◆ Objective
Copy out the text lines from every row below word for word, leaving out the pictures.

-----

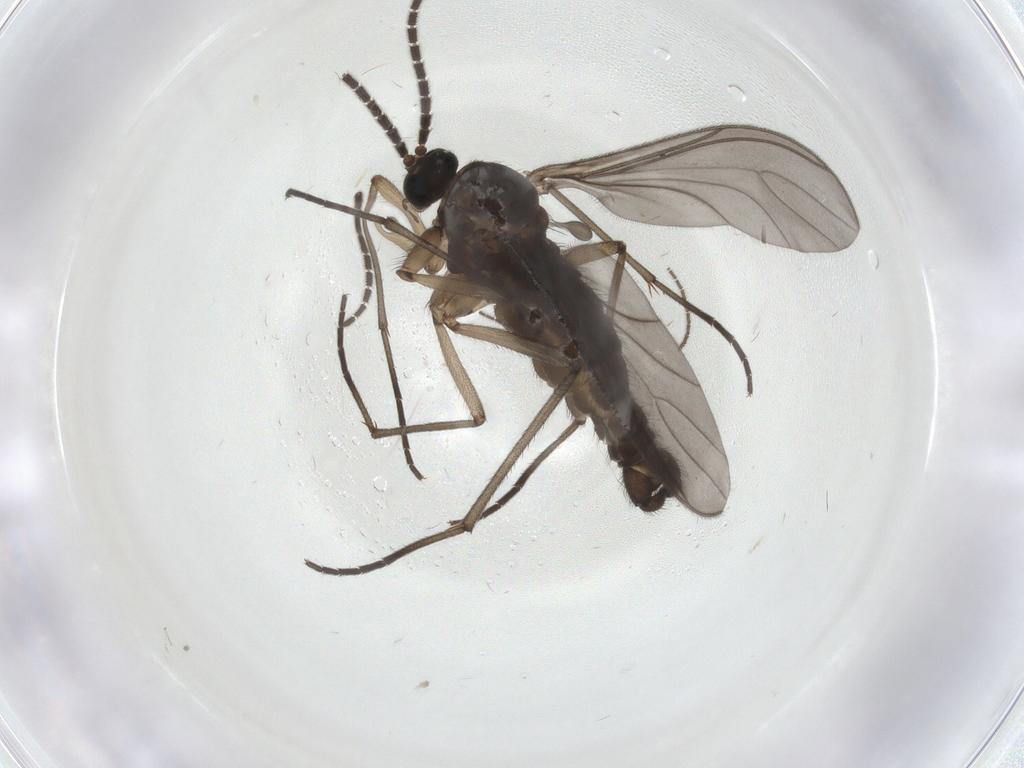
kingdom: Animalia
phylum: Arthropoda
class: Insecta
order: Diptera
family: Sciaridae
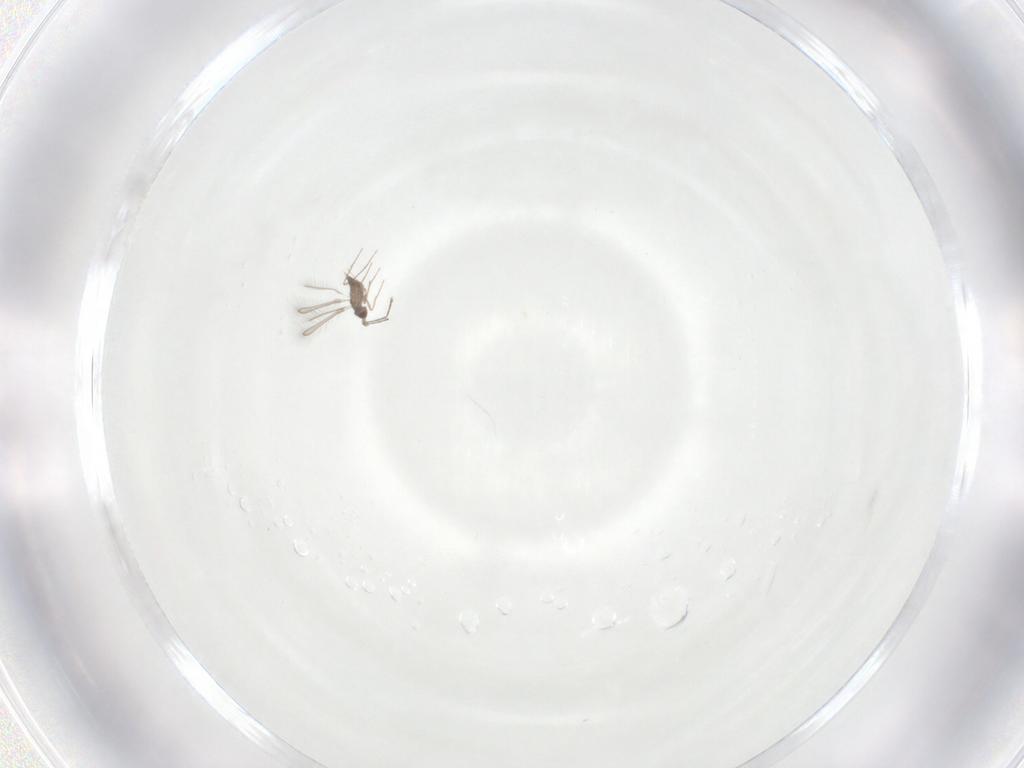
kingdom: Animalia
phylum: Arthropoda
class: Insecta
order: Hymenoptera
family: Mymaridae
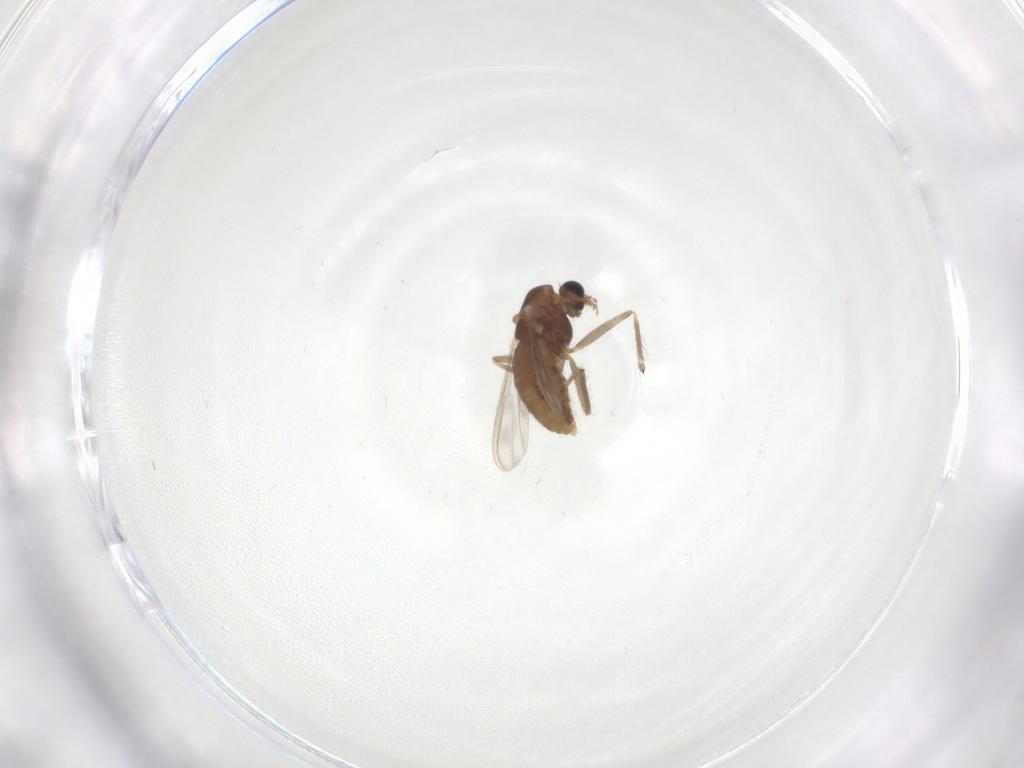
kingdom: Animalia
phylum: Arthropoda
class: Insecta
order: Diptera
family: Chironomidae
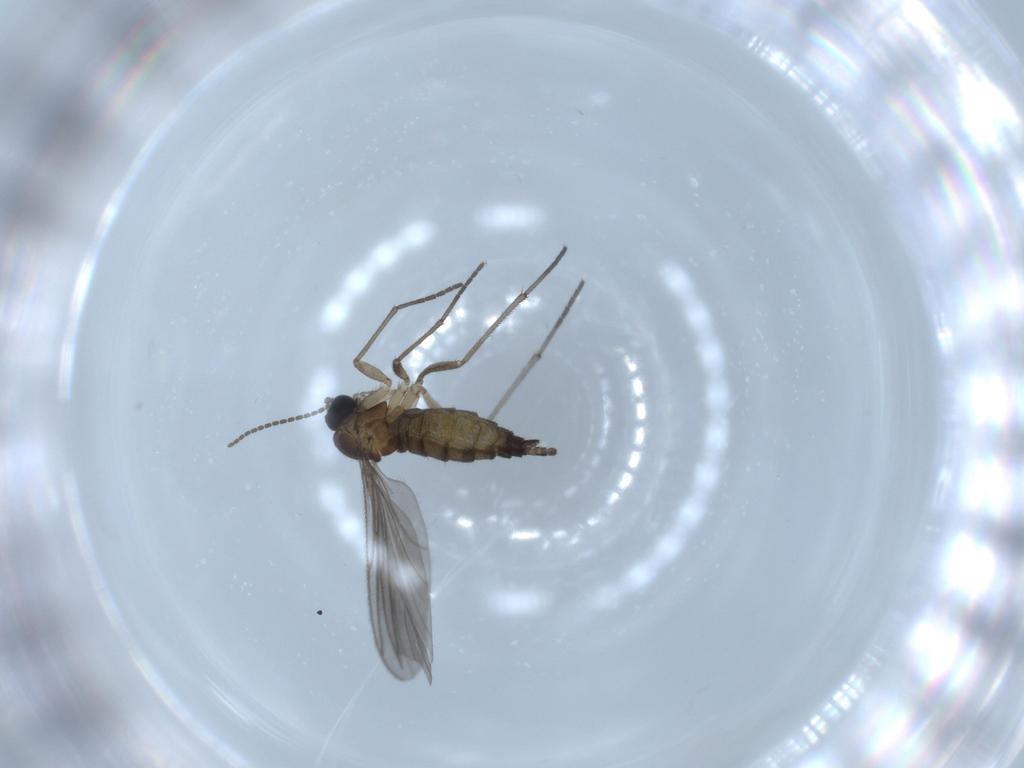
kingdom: Animalia
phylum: Arthropoda
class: Insecta
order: Diptera
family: Sciaridae
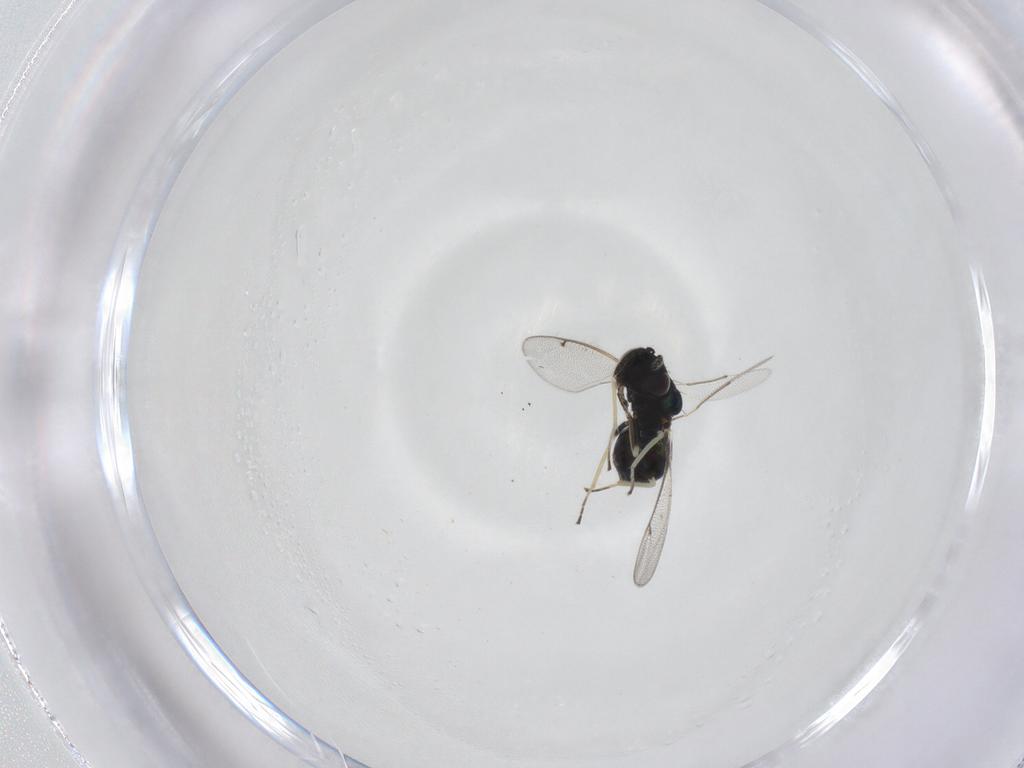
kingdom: Animalia
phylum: Arthropoda
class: Insecta
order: Hymenoptera
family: Eulophidae
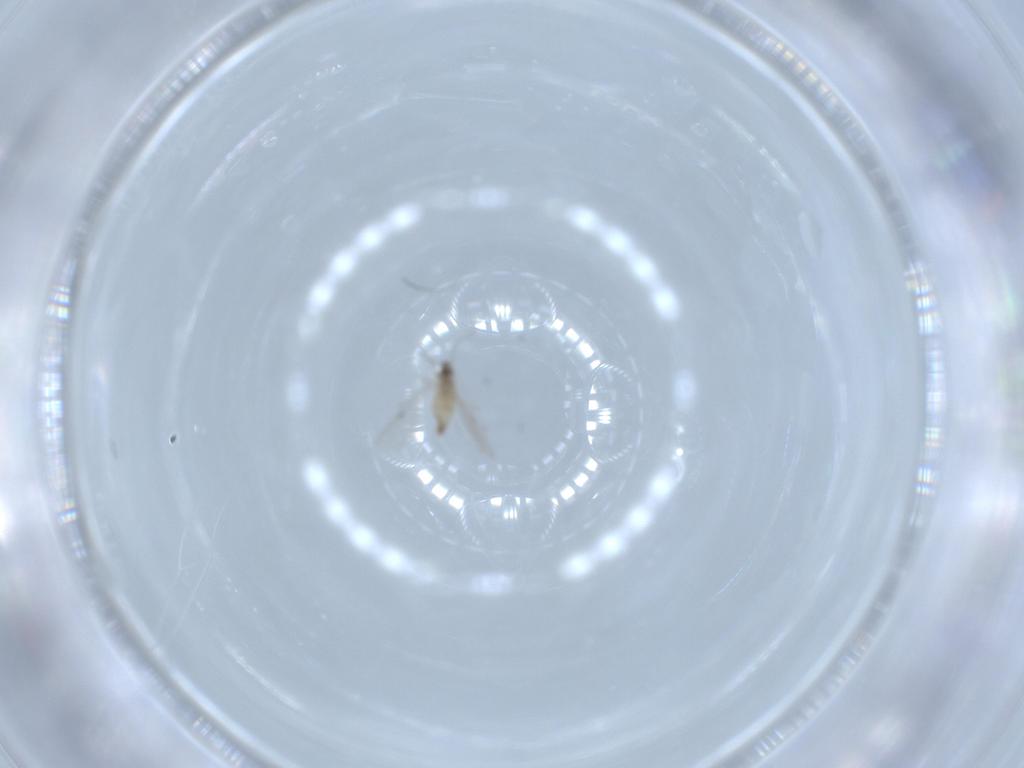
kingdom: Animalia
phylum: Arthropoda
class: Insecta
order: Diptera
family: Cecidomyiidae
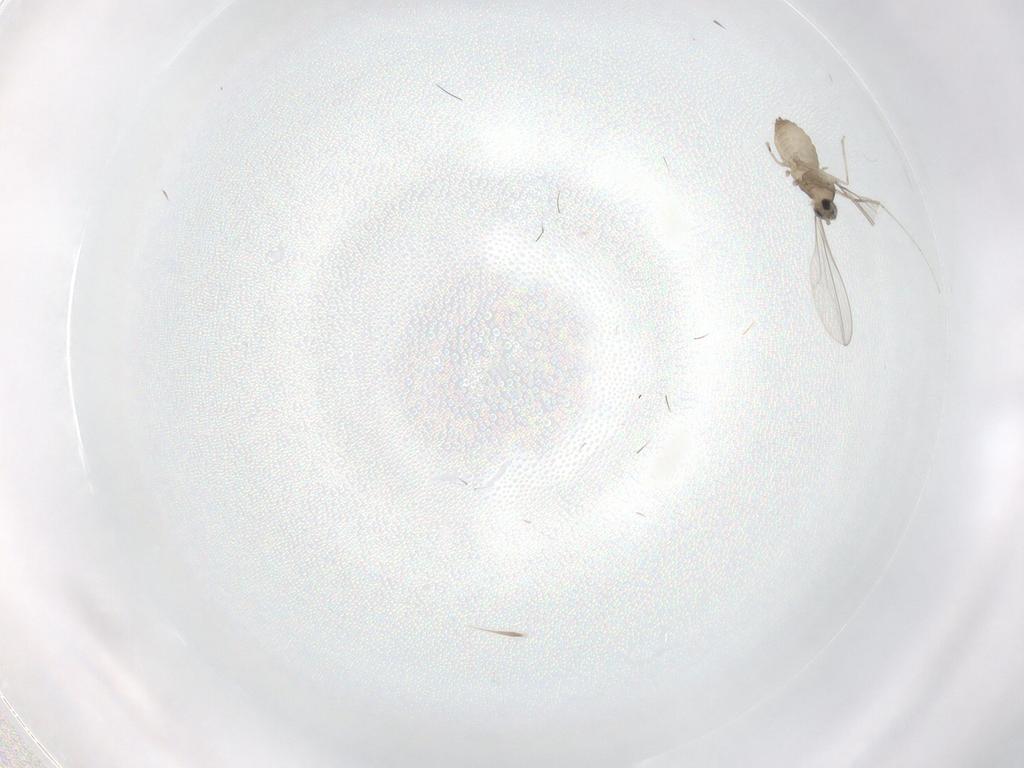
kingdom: Animalia
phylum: Arthropoda
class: Insecta
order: Diptera
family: Cecidomyiidae
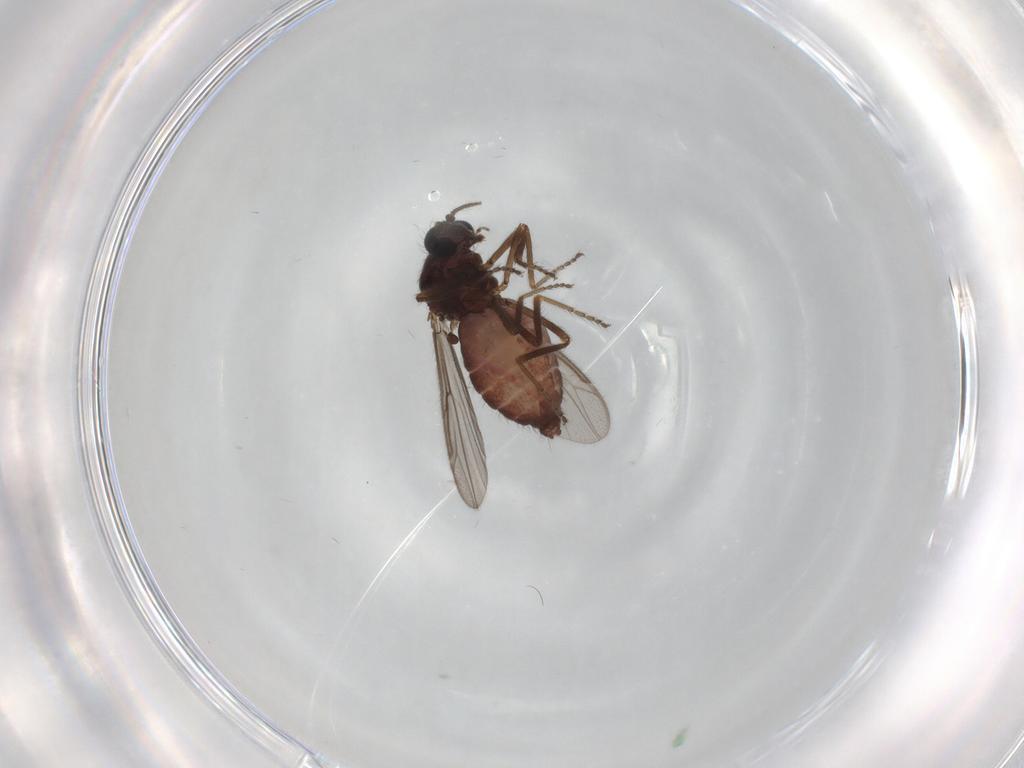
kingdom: Animalia
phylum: Arthropoda
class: Insecta
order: Diptera
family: Ceratopogonidae
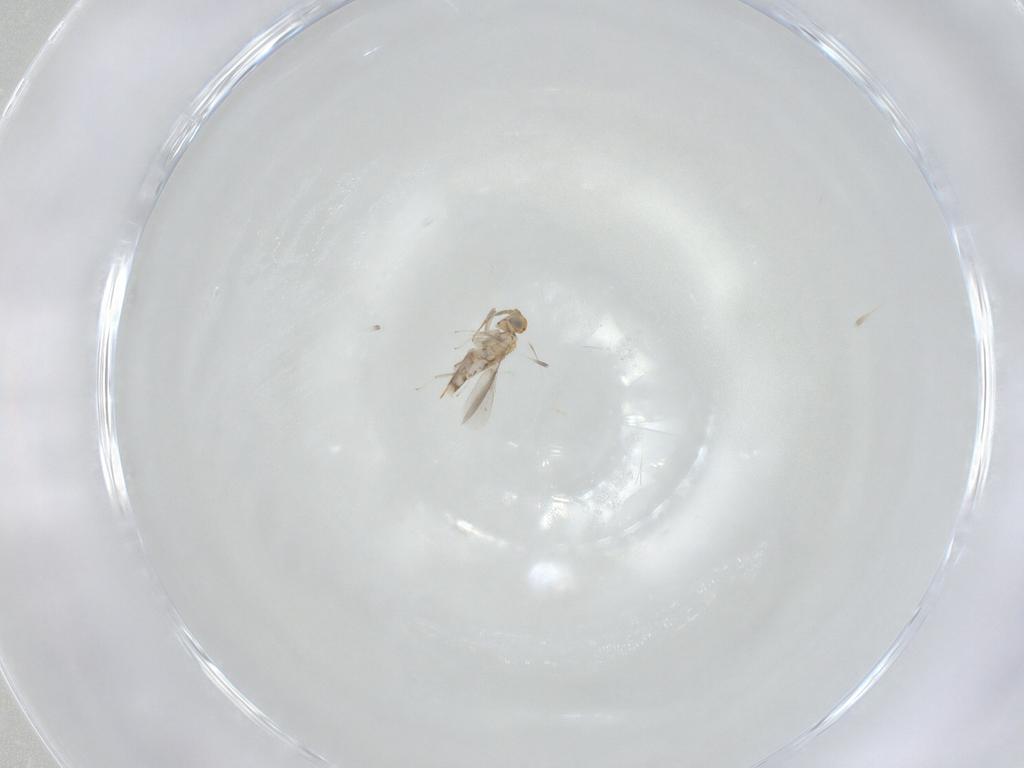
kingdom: Animalia
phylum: Arthropoda
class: Insecta
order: Hymenoptera
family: Aphelinidae
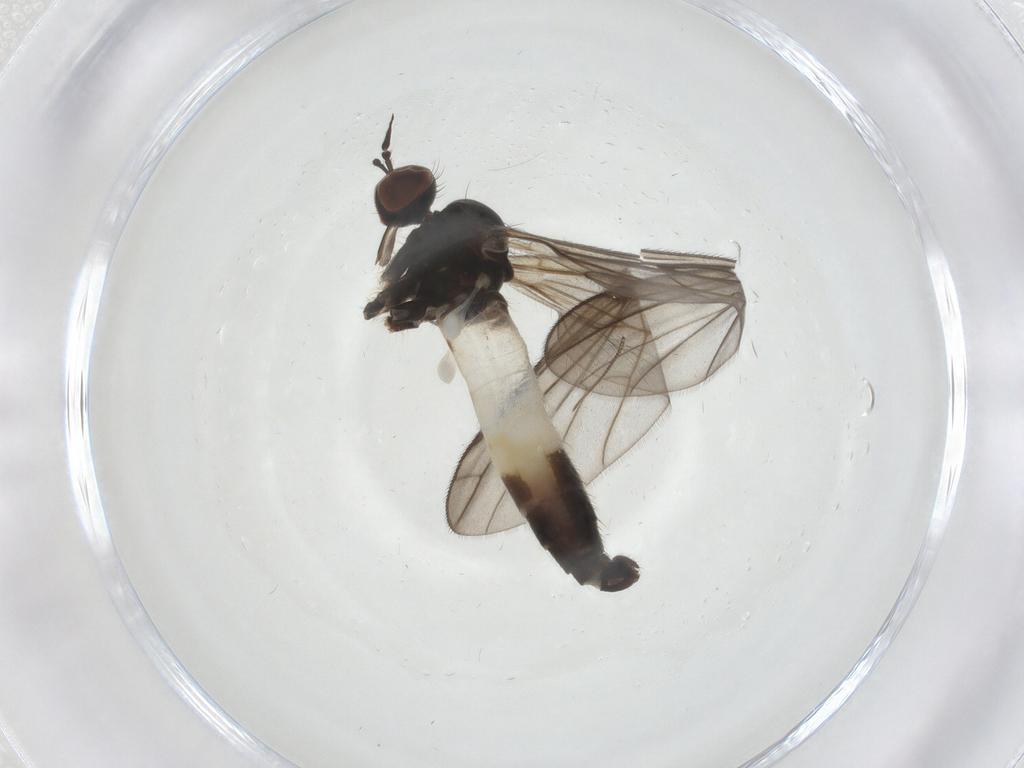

-----

◆ Task answer
kingdom: Animalia
phylum: Arthropoda
class: Insecta
order: Diptera
family: Sciaridae
kingdom: Animalia
phylum: Arthropoda
class: Insecta
order: Hymenoptera
family: Mymaridae
kingdom: Animalia
phylum: Arthropoda
class: Insecta
order: Diptera
family: Chironomidae
kingdom: Animalia
phylum: Arthropoda
class: Insecta
order: Diptera
family: Sciaridae
kingdom: Animalia
phylum: Arthropoda
class: Insecta
order: Hymenoptera
family: Eulophidae
kingdom: Animalia
phylum: Arthropoda
class: Insecta
order: Diptera
family: Cecidomyiidae
kingdom: Animalia
phylum: Arthropoda
class: Insecta
order: Diptera
family: Cecidomyiidae
kingdom: Animalia
phylum: Arthropoda
class: Insecta
order: Diptera
family: Ceratopogonidae
kingdom: Animalia
phylum: Arthropoda
class: Insecta
order: Hymenoptera
family: Aphelinidae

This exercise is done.